# TO-DO ITEM
Your output should be the lines below from the one holding "Awesome AI Prompts" through the one holding "pins as requested)", transcribed exactly, with no pictures.

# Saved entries
-- Opening Marker --
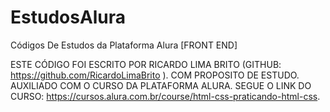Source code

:# EstudosAlura
Códigos De Estudos da Plataforma Alura [FRONT END]

ESTE CÓDIGO FOI ESCRITO POR RICARDO LIMA BRITO (GITHUB: https://github.com/RicardoLimaBrito ).
COM PROPOSITO DE ESTUDO.
AUXILIADO COM O CURSO DA PLATAFORMA ALURA.
SEGUE O LINK DO CURSO: https://cursos.alura.com.br/course/html-css-praticando-html-css.
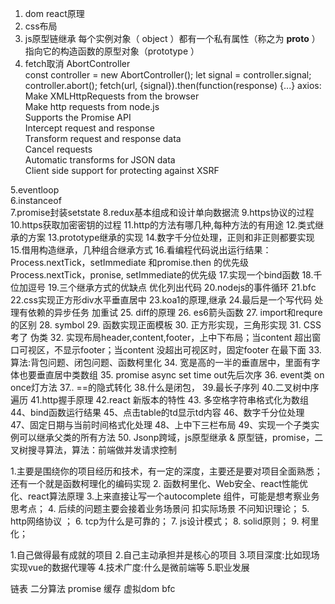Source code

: 1.  dom react原理   
2.  css布局  
3.  js原型链继承   每个实例对象（ object ）都有一个私有属性（称之为 __proto__ ）指向它的构造函数的原型对象（prototype ）
4.  fetch取消   AbortController   
        const controller = new AbortController();
        let signal = controller.signal;
        controller.abort();
        fetch(url, {signal}).then(function(response) {...}
   axios:   
   Make XMLHttpRequests from the browser  
   Make http requests from node.js  
   Supports the Promise API  
   Intercept request and response  
   Transform request and response data  
   Cancel requests  
   Automatic transforms for JSON data  
   Client side support for protecting against XSRF   
   
5.eventloop  
6.instanceof  
7.promise封装setstate 8.redux基本组成和设计单向数据流 9.https协议的过程 10.https获取加密密钥的过程 11.http的方法有哪几种,每种方法的有用途 12.类式继承的方案 13.prototype继承的实现 14.数字千分位处理，正则和非正则都要实现 15.借用构造继承，几种组合继承方式 16.看编程代码说出运行结果： Process.nextTick，setImmediate 和promise.then 的优先级 Process.nextTick，pronise, setImmediate的优先级 17.实现一个bind函数 18.千位加逗号 19.三个继承方式的优缺点 优化列出代码 20.nodejs的事件循环 21.bfc 22.css实现正方形div水平垂直居中 23.koa1的原理,继承 24.最后是一个写代码 处理有依赖的异步任务 加重试 25. diff的原理 26. es6箭头函数 27. import和requre的区别 28. symbol 29. 函数实现正面模板 30. 正方形实现，三角形实现 31. CSS考了 伪类 32. 实现布局header,content,footer，上中下布局；当content 超出窗口可视区，不显示footer；当content 没超出可视区时，固定footer 在最下面 33. 算法:背包问题、闭包问题、函数柯里化 34. 宽是高的一半的垂直居中，里面有字体也要垂直居中类数组 35. promise async set time out先后次序 36. event类 on once灯方法 37.. ==的隐式转化 38.什么是闭包， 39.最长子序列 40.二叉树中序遍历 41.http握手原理 42.react 新版本的特性 43. 多空格字符串格式化为数组 44、bind函数运行结果 45、点击table的td显示td内容 46、数字千分位处理 47、固定日期与当前时间格式化处理 48、上中下三栏布局 49、实现一个子类实例可以继承父类的所有方法 50. Jsonp跨域，js原型继承 & 原型链，promise，二叉树搜寻算法，算法：前端做并发请求控制 
 
 
 1.主要是围绕你的项目经历和技术，有一定的深度，主要还是要对项目全面熟悉；还有一个就是函数柯理化的编码实现 2. 函数柯里化、Web安全、react性能优化、react算法原理 3.上来直接让写一个autocomplete 组件，可能是想考察业务思考点； 4. 后续的问题主要会接着业务场景问 扣实际场景 不问知识理论； 5. http网络协议 ； 6. tcp为什么是可靠的； 7. js设计模式； 8. solid原则； 9. 柯里化；

 1.自己做得最有成就的项目 2.自己主动承担并是核心的项目 3.项目深度:比如现场实现vue的数据代理等 4.技术广度:什么是微前端等 5.职业发展


链表 二分算法 promise 缓存 虚拟dom bfc
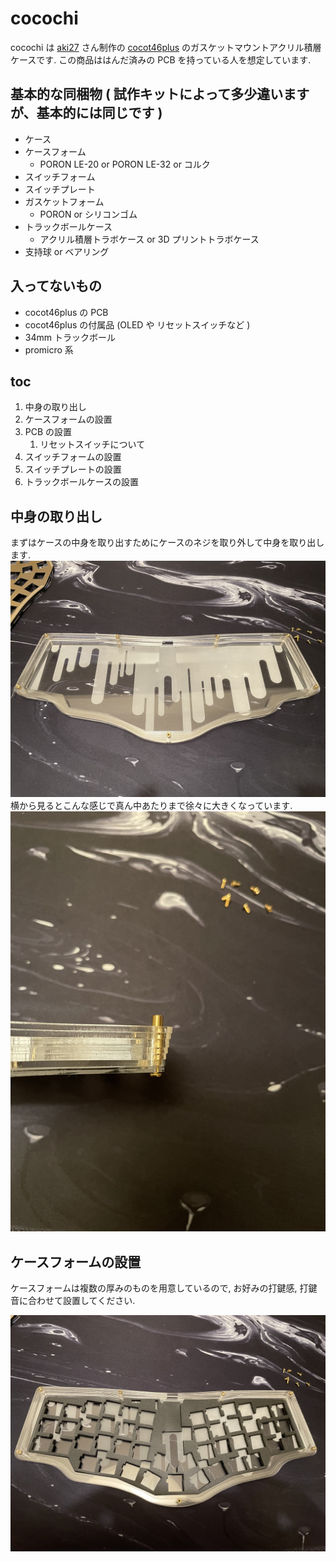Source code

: # cocochi

cocochi は [aki27](https://twitter.com/aki27kbd) さん制作の [cocot46plus](https://shop.yushakobo.jp/products/pre-order-cocot46plus) のガスケットマウントアクリル積層ケースです.
この商品ははんだ済みの PCB を持っている人を想定しています.

## 基本的な同梱物 ( 試作キットによって多少違いますが、基本的には同じです )

- ケース
- ケースフォーム
  - PORON LE-20 or PORON LE-32 or コルク
- スイッチフォーム
- スイッチプレート
- ガスケットフォーム
  - PORON or シリコンゴム
- トラックボールケース
  - アクリル積層トラボケース or 3D プリントトラボケース
- 支持球 or ベアリング

## 入ってないもの

- cocot46plus の PCB
- cocot46plus の付属品 (OLED や リセットスイッチなど )
- 34mm トラックボール
- promicro 系

## toc

1. 中身の取り出し
1. ケースフォームの設置
1. PCB の設置
   1. リセットスイッチについて
1. スイッチフォームの設置
1. スイッチプレートの設置
1. トラックボールケースの設置

## 中身の取り出し

まずはケースの中身を取り出すためにケースのネジを取り外して中身を取り出します.
![積層ベース](./images/layered-base.jpg)
横から見るとこんな感じで真ん中あたりまで徐々に大きくなっています.
![横から見た図](./images/layered-side-view.jpg)

## ケースフォームの設置

ケースフォームは複数の厚みのものを用意しているので, お好みの打鍵感, 打鍵音に合わせて設置してください.

![ケースフォームの設置](./images/case-form.jpg)
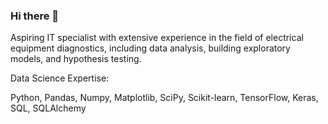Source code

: ### Hi there 👋
Aspiring IT specialist with extensive experience in the field of electrical equipment diagnostics, including data analysis, building exploratory models, and hypothesis testing.

Data Science Expertise:

Python, Pandas, Numpy, Matplotlib, SciPy, Scikit-learn, TensorFlow, Keras, SQL, SQLAlchemy


<!--
**Dmitriy-Levin/Dmitriy-Levin** is a ✨ _special_ ✨ repository because its `README.md` (this file) appears on your GitHub profile.

Here are some ideas to get you started:

- 🔭 I’m currently working on ...
- 🌱 I’m currently learning ...
- 👯 I’m looking to collaborate on ...
- 🤔 I’m looking for help with ...
- 💬 Ask me about ...
- 📫 How to reach me: ...
- 😄 Pronouns: ...
- ⚡ Fun fact: ...
-->
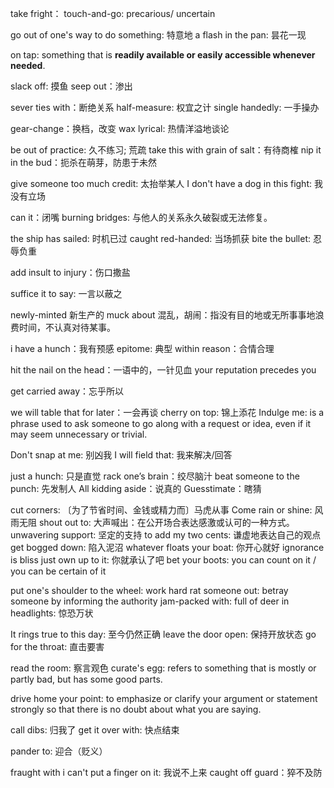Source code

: take fright：
touch-and-go: precarious/ uncertain

go out of one's way to do something: 特意地
a flash in the pan: 昙花一现

on tap: something that is **readily available or easily accessible whenever needed**.

slack off: 摸鱼
seep out：渗出

sever ties with：断绝关系
half-measure: 权宜之计
single handedly: 一手操办

gear-change：换档，改变
wax lyrical: 热情洋溢地谈论

be out of practice: 久不练习; 荒疏
take this with grain of salt：有待商榷
nip it in the bud：扼杀在萌芽，防患于未然


give someone too much credit: 太抬举某人
I don't have a dog in this fight: 我没有立场

can it：闭嘴
burning bridges: 与他人的关系永久破裂或无法修复。

the ship has sailed: 时机已过
caught red-handed: 当场抓获
bite the bullet: 忍辱负重

add insult to injury：伤口撒盐


suffice it to say: 一言以蔽之

newly-minted 新生产的
muck about 混乱，胡闹：指没有目的地或无所事事地浪费时间，不认真对待某事。
  
i have a hunch：我有预感
epitome: 典型
within reason：合情合理

hit the nail on the head：一语中的，一针见血
your reputation precedes you

get carried away：忘乎所以


we will table that for later：一会再谈 
cherry on top: 锦上添花
Indulge me: is a phrase used to ask someone to go along with a request or idea, even if it may seem unnecessary or trivial.

Don't snap at me: 别凶我
I will field that: 我来解决/回答

just a hunch: 只是直觉
rack one’s brain：绞尽脑汁
beat someone to the punch: 先发制人
All kidding aside：说真的
Guesstimate：瞎猜


cut corners: 〔为了节省时间、金钱或精力而〕马虎从事
Come rain or shine: 风雨无阻
shout out to: 大声喊出：在公开场合表达感激或认可的一种方式。
unwavering support: 坚定的支持
to add my two cents: 谦虚地表达自己的观点
get bogged down: 陷入泥沼
whatever floats your boat: 你开心就好
ignorance is bliss
just own up to it: 你就承认了吧
bet your boots: you can count on it / you can be certain of it

put one's shoulder to the wheel: work hard
rat someone out: betray someone by informing the authority
jam-packed with: full of
deer in headlights: 惊恐万状

It rings true to this day: 至今仍然正确
leave the door open: 保持开放状态
go for the throat: 直击要害

read the room: 察言观色
curate's egg: refers to something that is mostly or partly bad, but has some good parts.

drive home your point: to emphasize or clarify your argument or statement strongly so that there is no doubt about what you are saying.

call dibs: 归我了
get it over with: 快点结束

pander to: 迎合（贬义）

fraught with
i can't put a finger on it: 我说不上来
caught off guard：猝不及防


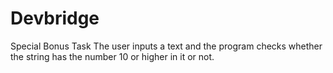 # Devbridge
Special Bonus Task
The user inputs a text and the program checks whether the string has the number 10 or higher in it or not.
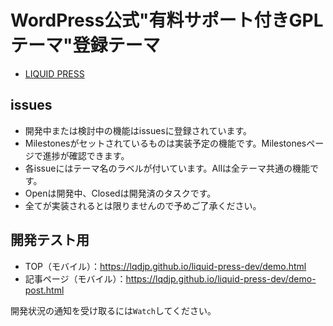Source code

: # WordPress公式"有料サポート付きGPLテーマ"登録テーマ
* [LIQUID PRESS](https://lqd.jp/wp/)

## issues
* 開発中または検討中の機能はissuesに登録されています。
* Milestonesがセットされているものは実装予定の機能です。Milestonesページで進捗が確認できます。
* 各issueにはテーマ名のラベルが付いています。Allは全テーマ共通の機能です。
* Openは開発中、Closedは開発済のタスクです。
* 全てが実装されるとは限りませんので予めご了承ください。

## 開発テスト用
* TOP（モバイル）：https://lqdjp.github.io/liquid-press-dev/demo.html
* 記事ページ（モバイル）：https://lqdjp.github.io/liquid-press-dev/demo-post.html

開発状況の通知を受け取るには`Watch`してください。
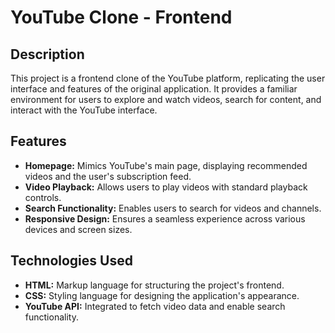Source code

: # YouTube Clone - Frontend

## Description

This project is a frontend clone of the YouTube platform, replicating the user interface and features of the original application. It provides a familiar environment for users to explore and watch videos, search for content, and interact with the YouTube interface.

## Features

- **Homepage:** Mimics YouTube's main page, displaying recommended videos and the user's subscription feed.
- **Video Playback:** Allows users to play videos with standard playback controls.
- **Search Functionality:** Enables users to search for videos and channels.
- **Responsive Design:** Ensures a seamless experience across various devices and screen sizes.

## Technologies Used

- **HTML:** Markup language for structuring the project's frontend.
- **CSS:** Styling language for designing the application's appearance.
- **YouTube API:** Integrated to fetch video data and enable search functionality.

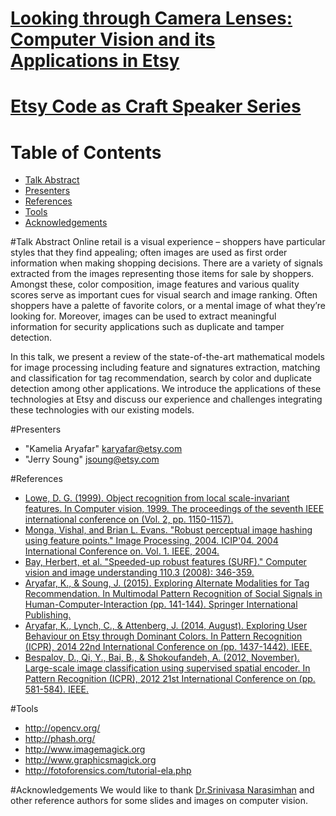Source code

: # [Looking through Camera Lenses: Computer Vision and its Applications in Etsy](https://codeascraft.com/speakers/kamelia-aryafar-and-jerry-soung-looking-at-etsy-through-camera-lenses-the-application-of-computer-vision-at-etsy/)



# [Etsy Code as Craft Speaker Series](https://codeascraft.com/speakers/)

# Table of Contents
* [Talk Abstract](#abstract)
* [Presenters](#presenters)
* [References](#refs)
* [Tools](#tools)
* [Acknowledgements](#acks)


#<a name="abstract"></a>Talk Abstract
Online retail is a visual experience – shoppers have particular styles that they find appealing; often images are used as first order information when making shopping decisions. There are a variety of signals extracted from the images representing those items for sale by shoppers. Amongst these, color composition, image features and various quality scores serve as important cues for visual search and image ranking. Often shoppers have a palette of favorite colors, or a mental image of what they’re looking for. Moreover, images can be used to extract meaningful information for security applications such as duplicate and tamper detection.

In this talk, we present a review of the state-of-the-art mathematical models for image processing including feature and signatures extraction, matching and classification for tag recommendation, search by color and duplicate detection among other applications. We introduce the applications of these technologies at Etsy and discuss our experience and challenges integrating these technologies with our existing models.

#<a name="presenters"></a>Presenters
* "Kamelia Aryafar" <karyafar@etsy.com>
* "Jerry Soung" <jsoung@etsy.com>


#<a name="refs"></a>References
* [Lowe, D. G. (1999). Object recognition from local scale-invariant features. In Computer vision, 1999. The proceedings of the seventh IEEE international conference on (Vol. 2, pp. 1150-1157).](http://ieeexplore.ieee.org/xpl/login.jsp?tp=&arnumber=790410&url=http%3A%2F%2Fieeexplore.ieee.org%2Fxpls%2Fabs_all.jsp%3Farnumber%3D790410)
* [Monga, Vishal, and Brian L. Evans. "Robust perceptual image hashing using feature points." Image Processing, 2004. ICIP'04. 2004 International Conference on. Vol. 1. IEEE, 2004.](http://ieeexplore.ieee.org/xpl/login.jsp?tp=&arnumber=1418845&url=http%3A%2F%2Fieeexplore.ieee.org%2Fxpls%2Fabs_all.jsp%3Farnumber%3D1418845)
* [Bay, Herbert, et al. "Speeded-up robust features (SURF)." Computer vision and image understanding 110.3 (2008): 346-359.](http://www.sciencedirect.com/science/article/pii/S1077314207001555)
* [Aryafar, K., & Soung, J. (2015). Exploring Alternate Modalities for Tag Recommendation. In Multimodal Pattern Recognition of Social Signals in Human-Computer-Interaction (pp. 141-144). Springer International Publishing.](http://link.springer.com/chapter/10.1007/978-3-319-14899-1_14)
* [Aryafar, K., Lynch, C., & Attenberg, J. (2014, August). Exploring User Behaviour on Etsy through Dominant Colors. In Pattern Recognition (ICPR), 2014 22nd International Conference on (pp. 1437-1442). IEEE.](http://ieeexplore.ieee.org/xpl/login.jsp?tp=&arnumber=6976966&url=http%3A%2F%2Fieeexplore.ieee.org%2Fxpls%2Fabs_all.jsp%3Farnumber%3D6976966)
* [Bespalov, D., Qi, Y., Bai, B., & Shokoufandeh, A. (2012, November). Large-scale image classification using supervised spatial encoder. In Pattern Recognition (ICPR), 2012 21st International Conference on (pp. 581-584). IEEE.](http://ieeexplore.ieee.org/xpl/articleDetails.jsp?reload=true&arnumber=6460201)


#<a name="tools"></a>Tools
* http://opencv.org/
* http://phash.org/
* http://www.imagemagick.org
* http://www.graphicsmagick.org
* http://fotoforensics.com/tutorial-ela.php

#<a name="acks"></a>Acknowledgements
We would like to thank [Dr.Srinivasa Narasimhan](http://www.cs.cmu.edu/~srinivas/) and other reference authors for some slides and images on computer vision.

 

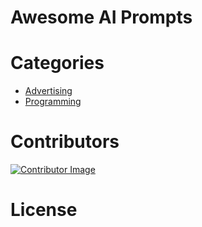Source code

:# Awesome AI Prompts

# Categories
* [Advertising](./prompts/advertising)
* [Programming](./prompts/programming)


# Contributors

[![Contributor Image](https://github.com/mohammedellihr.png?size=50)](https://github.com/mohammedellihr)


# License
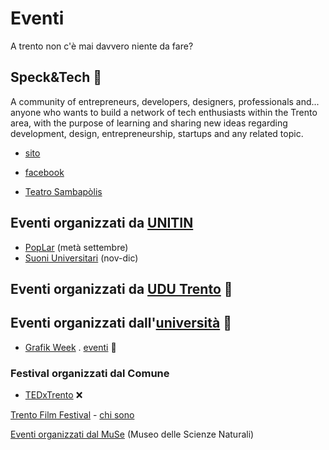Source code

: # Eventi

A trento non c'è mai davvero niente da fare?

## Speck&Tech 🐷

A community of entrepreneurs, developers, designers, professionals and... anyone who wants to build a network of tech enthusiasts within the Trento area, with the purpose of learning and sharing new ideas regarding development, design, entrepreneurship, startups and any related topic.

- [sito](https://speckand.tech/)
- [facebook](https://www.facebook.com/speckandtech/)

- [Teatro Sambapòlis](http://facebook.com/TeatroSanbapolis/)

## Eventi organizzati da [UNITIN](https://www.facebook.com/unitintrento/events/)

- [PopLar](https://www.facebook.com/poplartrento/) (metà settembre)
- [Suoni Universitari](https://www.facebook.com/suoniuniv/) (nov-dic)

## Eventi organizzati da [UDU Trento](https://www.facebook.com/udutrento/events/) :sunrise:

## Eventi organizzati dall'[università](https://www.facebook.com/UniTrento/events/) :school:

- [Grafik Week](https://www.facebook.com/grafikweek/) . [eventi](https://www.facebook.com/grafikweek/events/) :man:

### Festival organizzati dal Comune

- [TEDxTrento](https://www.facebook.com/TEDxTrento/events/) ❌

<!-- ## Sei interessato alla rappresentanza studentesca?

## Sei interessato all'associazionismo? -->

[Trento Film Festival](https://www.facebook.com/trentofestival/events/
) - [chi sono](https://www.facebook.com/pg/trentofestival/about/)

[Eventi organizzati dal MuSe](https://www.facebook.com/musetrento/events/) (Museo delle Scienze Naturali)

<!-- Eventi

TEDx Trento
ICTDays

Eventbrite da seguire

cinema e sconti

Applicazioni

Openmove (vedi #mobility-card)
Moodle
Trentastico

Competizioni

Organizzate dall'ateneo

#### Community

Sololearn
Enki

https://telegra.ph/TrentoBits-Telegram-10-26
https://telegra.ph/Bot-e-Canali-utili-03-11

JavaScript

Eloquent Javascript
JS: The Right Way
https://www.digitalocean.com/community/tutorial_series/how-to-code-in-javascript -->
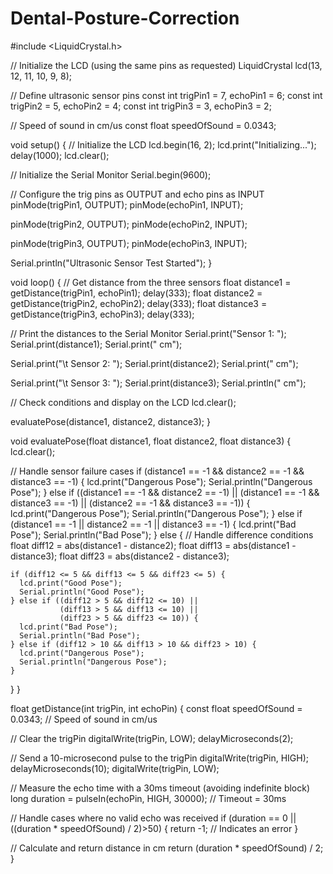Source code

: # Dental-Posture-Correction
#include <LiquidCrystal.h>

// Initialize the LCD (using the same pins as requested)
LiquidCrystal lcd(13, 12, 11, 10, 9, 8);

// Define ultrasonic sensor pins
const int trigPin1 = 7, echoPin1 = 6;
const int trigPin2 = 5, echoPin2 = 4;
const int trigPin3 = 3, echoPin3 = 2;

// Speed of sound in cm/us
const float speedOfSound = 0.0343;

void setup() {
  // Initialize the LCD
  lcd.begin(16, 2);
  lcd.print("Initializing...");
  delay(1000);
  lcd.clear();

  // Initialize the Serial Monitor
  Serial.begin(9600);

  // Configure the trig pins as OUTPUT and echo pins as INPUT
  pinMode(trigPin1, OUTPUT);
  pinMode(echoPin1, INPUT);

  pinMode(trigPin2, OUTPUT);
  pinMode(echoPin2, INPUT);

  pinMode(trigPin3, OUTPUT);
  pinMode(echoPin3, INPUT);

  Serial.println("Ultrasonic Sensor Test Started");
}

void loop() {
  // Get distance from the three sensors
  float distance1 = getDistance(trigPin1, echoPin1);
  delay(333);
  float distance2 = getDistance(trigPin2, echoPin2);
  delay(333);
  float distance3 = getDistance(trigPin3, echoPin3);
  delay(333);

  // Print the distances to the Serial Monitor
  Serial.print("Sensor 1: ");
  Serial.print(distance1);
  Serial.print(" cm");

  Serial.print("\t Sensor 2: ");
  Serial.print(distance2);
  Serial.print(" cm");

  Serial.print("\t Sensor 3: ");
  Serial.print(distance3);
  Serial.println(" cm");

  // Check conditions and display on the LCD
  lcd.clear();

  evaluatePose(distance1, distance2, distance3);
}

void evaluatePose(float distance1, float distance2, float distance3) {
  lcd.clear();

  // Handle sensor failure cases
  if (distance1 == -1 && distance2 == -1 && distance3 == -1) {
    lcd.print("Dangerous Pose");
    Serial.println("Dangerous Pose");
  } else if ((distance1 == -1 && distance2 == -1) || 
             (distance1 == -1 && distance3 == -1) || 
             (distance2 == -1 && distance3 == -1)) {
    lcd.print("Dangerous Pose");
    Serial.println("Dangerous Pose");
  } else if (distance1 == -1 || distance2 == -1 || distance3 == -1) {
    lcd.print("Bad Pose");
    Serial.println("Bad Pose");
  } else {
    // Handle difference conditions
    float diff12 = abs(distance1 - distance2);
    float diff13 = abs(distance1 - distance3);
    float diff23 = abs(distance2 - distance3);

    if (diff12 <= 5 && diff13 <= 5 && diff23 <= 5) {
      lcd.print("Good Pose");
      Serial.println("Good Pose");
    } else if ((diff12 > 5 && diff12 <= 10) ||
               (diff13 > 5 && diff13 <= 10) ||
               (diff23 > 5 && diff23 <= 10)) {
      lcd.print("Bad Pose");
      Serial.println("Bad Pose");
    } else if (diff12 > 10 && diff13 > 10 && diff23 > 10) {
      lcd.print("Dangerous Pose");
      Serial.println("Dangerous Pose");
    }
  }
}

float getDistance(int trigPin, int echoPin) {
  const float speedOfSound = 0.0343;  // Speed of sound in cm/us

  // Clear the trigPin
  digitalWrite(trigPin, LOW);
  delayMicroseconds(2);

  // Send a 10-microsecond pulse to the trigPin
  digitalWrite(trigPin, HIGH);
  delayMicroseconds(10);
  digitalWrite(trigPin, LOW);

  // Measure the echo time with a 30ms timeout (avoiding indefinite block)
  long duration = pulseIn(echoPin, HIGH, 30000); // Timeout = 30ms

  // Handle cases where no valid echo was received
  if (duration == 0 || ((duration * speedOfSound) / 2)>50) {
    return -1;  // Indicates an error
  }

  // Calculate and return distance in cm
  return (duration * speedOfSound) / 2;
}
-- Closing Marker --
# ANSWER SECTION
:# Awesome AI Prompts

# Categories
* [Advertising](./prompts/advertising)
* [Programming](./prompts/programming)


# Contributors

[![Contributor Image](https://github.com/mohammedellihr.png?size=50)](https://github.com/mohammedellihr)


# License
Source code

: # Eventi

A trento non c'è mai davvero niente da fare?

## Speck&Tech 🐷

A community of entrepreneurs, developers, designers, professionals and... anyone who wants to build a network of tech enthusiasts within the Trento area, with the purpose of learning and sharing new ideas regarding development, design, entrepreneurship, startups and any related topic.

- [sito](https://speckand.tech/)
- [facebook](https://www.facebook.com/speckandtech/)

- [Teatro Sambapòlis](http://facebook.com/TeatroSanbapolis/)

## Eventi organizzati da [UNITIN](https://www.facebook.com/unitintrento/events/)

- [PopLar](https://www.facebook.com/poplartrento/) (metà settembre)
- [Suoni Universitari](https://www.facebook.com/suoniuniv/) (nov-dic)

## Eventi organizzati da [UDU Trento](https://www.facebook.com/udutrento/events/) :sunrise:

## Eventi organizzati dall'[università](https://www.facebook.com/UniTrento/events/) :school:

- [Grafik Week](https://www.facebook.com/grafikweek/) . [eventi](https://www.facebook.com/grafikweek/events/) :man:

### Festival organizzati dal Comune

- [TEDxTrento](https://www.facebook.com/TEDxTrento/events/) ❌

<!-- ## Sei interessato alla rappresentanza studentesca?

## Sei interessato all'associazionismo? -->

[Trento Film Festival](https://www.facebook.com/trentofestival/events/
) - [chi sono](https://www.facebook.com/pg/trentofestival/about/)

[Eventi organizzati dal MuSe](https://www.facebook.com/musetrento/events/) (Museo delle Scienze Naturali)

<!-- Eventi

TEDx Trento
ICTDays

Eventbrite da seguire

cinema e sconti

Applicazioni

Openmove (vedi #mobility-card)
Moodle
Trentastico

Competizioni

Organizzate dall'ateneo

#### Community

Sololearn
Enki

https://telegra.ph/TrentoBits-Telegram-10-26
https://telegra.ph/Bot-e-Canali-utili-03-11

JavaScript

Eloquent Javascript
JS: The Right Way
https://www.digitalocean.com/community/tutorial_series/how-to-code-in-javascript -->
Source code

: # Dental-Posture-Correction
#include <LiquidCrystal.h>

// Initialize the LCD (using the same pins as requested)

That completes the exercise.